Quand le local n’offre point d’arbre au Griffard, pour y construire son aire, il le place entre des rochers, et le façonne, comme le premier, à l’exception du fondement, qui devient inutile, puisque le lit de mousse est établi directement sur la pierre; mais c’est toujours sur des buchettes que les œufs sont déposés, et dans aucun cas sur des matières plus moëlleuses.

J’ai observé que, de préférence, le Griffard choisit un arbre isolé pour son domicile; parce qu’il est très-méfiant et qu’il aime à voir ce qui se passe autour de lui. Dans les rochers, sa couvée est plus exposée à devenir la proie de plusieurs espèces de petits quadrupèdes carnassiers; qui, justement parce qu’ils sont plus petits, sont d’autant plus à redouter. C’est ainsi que, parmi les hommes, les ennemis foibles et pusillanimes sont souvent les plus dangereux.

La femelle du Griffard pond deux œufs presque ronds, entièrement blancs, et de trois pouces quelques lignes de diamètre; pendant qu’elle couve, le mâle veille aux besoins communs, lui apporte sa nourriture et chasse pour toute sa famille, jusqu’à ce que les petits puissent rester seuls dans l’aire sans courir de danger; car, devenus plus grands, ils exigent des provisions si considérables, que les vieux, suffisant à peine à leur voracité, sont alors obligés de chasser ensemble, afin de satisfaire un appétit aussi démesuré que l’est celui de deux aiglons; il est tel même, que des Hottentots m’ont assuré avoir vecu, pendant près de deux mois, de ce qu’ils déroboient chaque jour à deux Griffards, dont le nid étoit dans leur voisinage.
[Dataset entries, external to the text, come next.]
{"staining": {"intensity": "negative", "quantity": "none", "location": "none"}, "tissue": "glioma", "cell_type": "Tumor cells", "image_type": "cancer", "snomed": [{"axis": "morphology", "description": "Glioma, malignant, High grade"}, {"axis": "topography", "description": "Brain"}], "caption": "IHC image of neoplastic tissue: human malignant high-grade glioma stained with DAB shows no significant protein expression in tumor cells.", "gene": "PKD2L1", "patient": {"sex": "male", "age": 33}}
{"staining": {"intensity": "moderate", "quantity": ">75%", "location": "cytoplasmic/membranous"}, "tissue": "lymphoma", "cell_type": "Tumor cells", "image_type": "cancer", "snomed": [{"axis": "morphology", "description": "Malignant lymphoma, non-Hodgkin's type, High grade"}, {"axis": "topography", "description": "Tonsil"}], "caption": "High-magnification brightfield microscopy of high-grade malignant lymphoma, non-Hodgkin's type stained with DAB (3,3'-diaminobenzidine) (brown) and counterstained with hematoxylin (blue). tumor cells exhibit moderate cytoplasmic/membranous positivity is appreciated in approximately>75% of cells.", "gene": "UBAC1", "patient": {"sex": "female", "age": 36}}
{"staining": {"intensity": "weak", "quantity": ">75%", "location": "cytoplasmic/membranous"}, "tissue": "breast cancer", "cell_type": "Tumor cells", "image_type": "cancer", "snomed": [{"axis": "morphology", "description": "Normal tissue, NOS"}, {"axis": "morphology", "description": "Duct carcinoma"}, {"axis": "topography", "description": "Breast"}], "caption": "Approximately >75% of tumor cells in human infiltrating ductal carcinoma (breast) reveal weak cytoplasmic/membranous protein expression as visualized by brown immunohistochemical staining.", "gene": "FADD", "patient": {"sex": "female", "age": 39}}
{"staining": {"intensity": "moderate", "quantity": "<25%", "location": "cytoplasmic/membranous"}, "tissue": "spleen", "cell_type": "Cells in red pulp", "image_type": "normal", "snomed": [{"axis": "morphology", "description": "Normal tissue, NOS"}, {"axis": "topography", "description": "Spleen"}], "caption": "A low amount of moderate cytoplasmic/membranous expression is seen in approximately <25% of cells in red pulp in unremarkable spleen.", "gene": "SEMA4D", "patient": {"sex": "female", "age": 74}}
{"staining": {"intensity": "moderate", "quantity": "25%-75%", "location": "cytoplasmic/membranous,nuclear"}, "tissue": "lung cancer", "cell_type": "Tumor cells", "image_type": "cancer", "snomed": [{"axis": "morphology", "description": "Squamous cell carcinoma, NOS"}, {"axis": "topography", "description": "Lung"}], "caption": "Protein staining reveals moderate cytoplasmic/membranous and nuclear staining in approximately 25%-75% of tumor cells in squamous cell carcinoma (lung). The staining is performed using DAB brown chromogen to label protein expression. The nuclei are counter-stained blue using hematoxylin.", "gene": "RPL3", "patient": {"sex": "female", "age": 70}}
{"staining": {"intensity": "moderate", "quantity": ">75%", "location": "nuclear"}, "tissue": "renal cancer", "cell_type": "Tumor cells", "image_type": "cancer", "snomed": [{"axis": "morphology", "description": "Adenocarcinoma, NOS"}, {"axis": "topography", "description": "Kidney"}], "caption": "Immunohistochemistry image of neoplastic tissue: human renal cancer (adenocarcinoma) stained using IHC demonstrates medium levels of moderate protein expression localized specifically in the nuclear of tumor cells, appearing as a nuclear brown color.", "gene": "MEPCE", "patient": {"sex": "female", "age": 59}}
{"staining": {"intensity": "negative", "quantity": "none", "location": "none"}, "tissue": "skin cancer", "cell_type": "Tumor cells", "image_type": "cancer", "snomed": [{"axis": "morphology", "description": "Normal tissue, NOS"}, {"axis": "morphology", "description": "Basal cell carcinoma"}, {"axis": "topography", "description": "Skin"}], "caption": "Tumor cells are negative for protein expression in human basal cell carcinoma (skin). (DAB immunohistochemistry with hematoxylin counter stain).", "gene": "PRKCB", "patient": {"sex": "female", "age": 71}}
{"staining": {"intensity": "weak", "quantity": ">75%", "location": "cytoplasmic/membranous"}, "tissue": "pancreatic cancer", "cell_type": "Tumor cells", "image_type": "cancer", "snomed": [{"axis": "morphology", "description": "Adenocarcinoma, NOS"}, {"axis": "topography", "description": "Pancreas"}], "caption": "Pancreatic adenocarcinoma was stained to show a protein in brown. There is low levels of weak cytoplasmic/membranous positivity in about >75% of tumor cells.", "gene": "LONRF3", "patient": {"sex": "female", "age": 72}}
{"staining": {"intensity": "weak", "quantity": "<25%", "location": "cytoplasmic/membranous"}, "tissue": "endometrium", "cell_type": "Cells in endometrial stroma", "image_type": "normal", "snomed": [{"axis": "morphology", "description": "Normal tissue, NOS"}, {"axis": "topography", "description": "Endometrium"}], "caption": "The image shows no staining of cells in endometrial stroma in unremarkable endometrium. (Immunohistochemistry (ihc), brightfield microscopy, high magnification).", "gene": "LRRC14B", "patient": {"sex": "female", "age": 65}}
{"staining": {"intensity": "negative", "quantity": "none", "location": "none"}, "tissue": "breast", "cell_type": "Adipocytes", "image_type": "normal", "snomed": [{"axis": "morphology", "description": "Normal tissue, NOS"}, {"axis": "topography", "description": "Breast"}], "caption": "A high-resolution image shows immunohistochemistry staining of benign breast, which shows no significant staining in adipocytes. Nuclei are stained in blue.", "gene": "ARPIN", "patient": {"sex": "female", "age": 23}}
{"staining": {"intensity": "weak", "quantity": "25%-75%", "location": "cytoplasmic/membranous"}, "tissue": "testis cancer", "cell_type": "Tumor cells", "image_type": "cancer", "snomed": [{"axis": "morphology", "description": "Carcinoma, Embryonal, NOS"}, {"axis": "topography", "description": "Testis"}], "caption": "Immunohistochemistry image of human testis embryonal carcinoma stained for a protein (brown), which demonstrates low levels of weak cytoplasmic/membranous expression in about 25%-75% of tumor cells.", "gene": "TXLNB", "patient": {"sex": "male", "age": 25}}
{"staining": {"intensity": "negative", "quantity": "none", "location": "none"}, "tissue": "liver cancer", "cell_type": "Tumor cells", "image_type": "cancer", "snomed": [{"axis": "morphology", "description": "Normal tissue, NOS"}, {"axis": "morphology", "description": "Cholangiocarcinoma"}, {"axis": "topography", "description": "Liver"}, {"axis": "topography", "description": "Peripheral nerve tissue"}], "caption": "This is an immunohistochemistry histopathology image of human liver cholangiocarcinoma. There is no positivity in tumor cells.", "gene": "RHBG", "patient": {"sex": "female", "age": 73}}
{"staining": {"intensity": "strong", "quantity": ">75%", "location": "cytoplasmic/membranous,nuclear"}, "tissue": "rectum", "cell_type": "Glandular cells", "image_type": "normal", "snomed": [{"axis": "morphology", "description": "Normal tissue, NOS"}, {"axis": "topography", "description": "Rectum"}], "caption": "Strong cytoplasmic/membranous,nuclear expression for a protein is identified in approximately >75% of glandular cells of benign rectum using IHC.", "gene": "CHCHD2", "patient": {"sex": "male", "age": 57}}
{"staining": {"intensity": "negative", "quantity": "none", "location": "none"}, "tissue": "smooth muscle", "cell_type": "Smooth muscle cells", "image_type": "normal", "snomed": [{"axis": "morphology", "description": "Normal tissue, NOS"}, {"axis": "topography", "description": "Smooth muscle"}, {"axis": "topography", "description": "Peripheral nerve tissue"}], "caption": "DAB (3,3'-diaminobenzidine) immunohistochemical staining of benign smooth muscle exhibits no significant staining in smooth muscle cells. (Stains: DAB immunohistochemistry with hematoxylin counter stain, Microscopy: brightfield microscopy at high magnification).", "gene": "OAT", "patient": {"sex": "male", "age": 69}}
Je n’ai pas eu de peine à les croire, d’après ce que j’ai vu moi-même d’un de ces oiseaux que j’ai conservé quelque tems vivant, ne lui ayant cassé que le bout de l’aîle en le tirant: il fut trois jours entiers sans vouloir absolument manger, malgré tout ce que je pus lui offrir; mais aussitôt qu’il fut habitué à prendre sa nourriture, nous ne pouvions plus le rassasier; il devenoit furieux à la vue d’un morceau de viande qu’on lui faisoit voir, en avaloit tout entier des tronçons de près d’une livre, et n’en refusoit jamais, quoique son jabot fut quelquefois si plein qu’il étoit forcé d’en dégorger une partie; mais il ne tardoit jamais à reprendre ce qu’il avoit ainsi rendu. Toute chair quelconque étoit de son goût, même celui d’autres oiseaux de proie; et il s’accommoda fort bien des débris d’un autre Griffard que j’avois dissequé.

Lorsque ces oiseaux sont perchés, on les entend de très-loin pousser fréquemment des cris aigus et perçans, mêlés, de moment à autre, de tons rauques et lugubres. Ils volent à une si prodigieuse hauteur, que souvent on les entend sans qu’il soit possible de les appercevoir.